**Task goal**: Please copy out each of the following lines, keeping every character the same.

------------

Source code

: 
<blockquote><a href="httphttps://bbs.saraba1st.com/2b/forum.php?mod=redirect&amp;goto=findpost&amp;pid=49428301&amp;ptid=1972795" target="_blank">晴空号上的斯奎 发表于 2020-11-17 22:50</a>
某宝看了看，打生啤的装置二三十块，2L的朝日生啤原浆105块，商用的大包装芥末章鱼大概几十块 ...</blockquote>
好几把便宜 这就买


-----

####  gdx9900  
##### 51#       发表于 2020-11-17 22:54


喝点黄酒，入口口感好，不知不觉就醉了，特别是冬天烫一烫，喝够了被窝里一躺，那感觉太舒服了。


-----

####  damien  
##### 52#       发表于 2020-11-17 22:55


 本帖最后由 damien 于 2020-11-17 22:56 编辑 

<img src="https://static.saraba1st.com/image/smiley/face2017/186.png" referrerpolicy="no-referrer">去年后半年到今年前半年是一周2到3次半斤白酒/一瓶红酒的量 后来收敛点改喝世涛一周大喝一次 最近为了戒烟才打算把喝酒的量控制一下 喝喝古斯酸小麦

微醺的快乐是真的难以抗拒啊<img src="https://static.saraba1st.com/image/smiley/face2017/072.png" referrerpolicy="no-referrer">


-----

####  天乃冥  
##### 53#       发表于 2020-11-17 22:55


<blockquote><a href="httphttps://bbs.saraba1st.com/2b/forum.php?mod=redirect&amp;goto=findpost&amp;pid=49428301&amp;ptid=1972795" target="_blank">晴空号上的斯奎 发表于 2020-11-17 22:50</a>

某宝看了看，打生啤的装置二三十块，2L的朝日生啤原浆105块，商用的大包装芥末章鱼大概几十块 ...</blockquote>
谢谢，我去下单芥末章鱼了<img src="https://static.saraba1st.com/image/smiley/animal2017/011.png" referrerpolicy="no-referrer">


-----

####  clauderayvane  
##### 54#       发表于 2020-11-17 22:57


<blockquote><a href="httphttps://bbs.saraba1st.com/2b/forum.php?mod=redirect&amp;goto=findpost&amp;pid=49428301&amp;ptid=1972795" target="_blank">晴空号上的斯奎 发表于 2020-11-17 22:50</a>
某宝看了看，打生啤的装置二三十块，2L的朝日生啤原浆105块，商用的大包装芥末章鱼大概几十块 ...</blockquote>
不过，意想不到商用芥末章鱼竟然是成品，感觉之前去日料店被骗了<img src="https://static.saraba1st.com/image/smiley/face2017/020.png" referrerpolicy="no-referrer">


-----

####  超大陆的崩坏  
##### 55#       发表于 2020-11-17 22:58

------------

**Expected output**:
Source code

: 
<blockquote><a href="httphttps://bbs.saraba1st.com/2b/forum.php?mod=redirect&amp;goto=findpost&amp;pid=49428301&amp;ptid=1972795" target="_blank">晴空号上的斯奎 发表于 2020-11-17 22:50</a>
某宝看了看，打生啤的装置二三十块，2L的朝日生啤原浆105块，商用的大包装芥末章鱼大概几十块 ...</blockquote>
好几把便宜 这就买


-----

####  gdx9900  
##### 51#       发表于 2020-11-17 22:54


喝点黄酒，入口口感好，不知不觉就醉了，特别是冬天烫一烫，喝够了被窝里一躺，那感觉太舒服了。


-----

####  damien  
##### 52#       发表于 2020-11-17 22:55


 本帖最后由 damien 于 2020-11-17 22:56 编辑 

<img src="https://static.saraba1st.com/image/smiley/face2017/186.png" referrerpolicy="no-referrer">去年后半年到今年前半年是一周2到3次半斤白酒/一瓶红酒的量 后来收敛点改喝世涛一周大喝一次 最近为了戒烟才打算把喝酒的量控制一下 喝喝古斯酸小麦

微醺的快乐是真的难以抗拒啊<img src="https://static.saraba1st.com/image/smiley/face2017/072.png" referrerpolicy="no-referrer">


-----

####  天乃冥  
##### 53#       发表于 2020-11-17 22:55


<blockquote><a href="httphttps://bbs.saraba1st.com/2b/forum.php?mod=redirect&amp;goto=findpost&amp;pid=49428301&amp;ptid=1972795" target="_blank">晴空号上的斯奎 发表于 2020-11-17 22:50</a>

某宝看了看，打生啤的装置二三十块，2L的朝日生啤原浆105块，商用的大包装芥末章鱼大概几十块 ...</blockquote>
谢谢，我去下单芥末章鱼了<img src="https://static.saraba1st.com/image/smiley/animal2017/011.png" referrerpolicy="no-referrer">


-----

####  clauderayvane  
##### 54#       发表于 2020-11-17 22:57


<blockquote><a href="httphttps://bbs.saraba1st.com/2b/forum.php?mod=redirect&amp;goto=findpost&amp;pid=49428301&amp;ptid=1972795" target="_blank">晴空号上的斯奎 发表于 2020-11-17 22:50</a>
某宝看了看，打生啤的装置二三十块，2L的朝日生啤原浆105块，商用的大包装芥末章鱼大概几十块 ...</blockquote>
不过，意想不到商用芥末章鱼竟然是成品，感觉之前去日料店被骗了<img src="https://static.saraba1st.com/image/smiley/face2017/020.png" referrerpolicy="no-referrer">


-----

####  超大陆的崩坏  
##### 55#       发表于 2020-11-17 22:58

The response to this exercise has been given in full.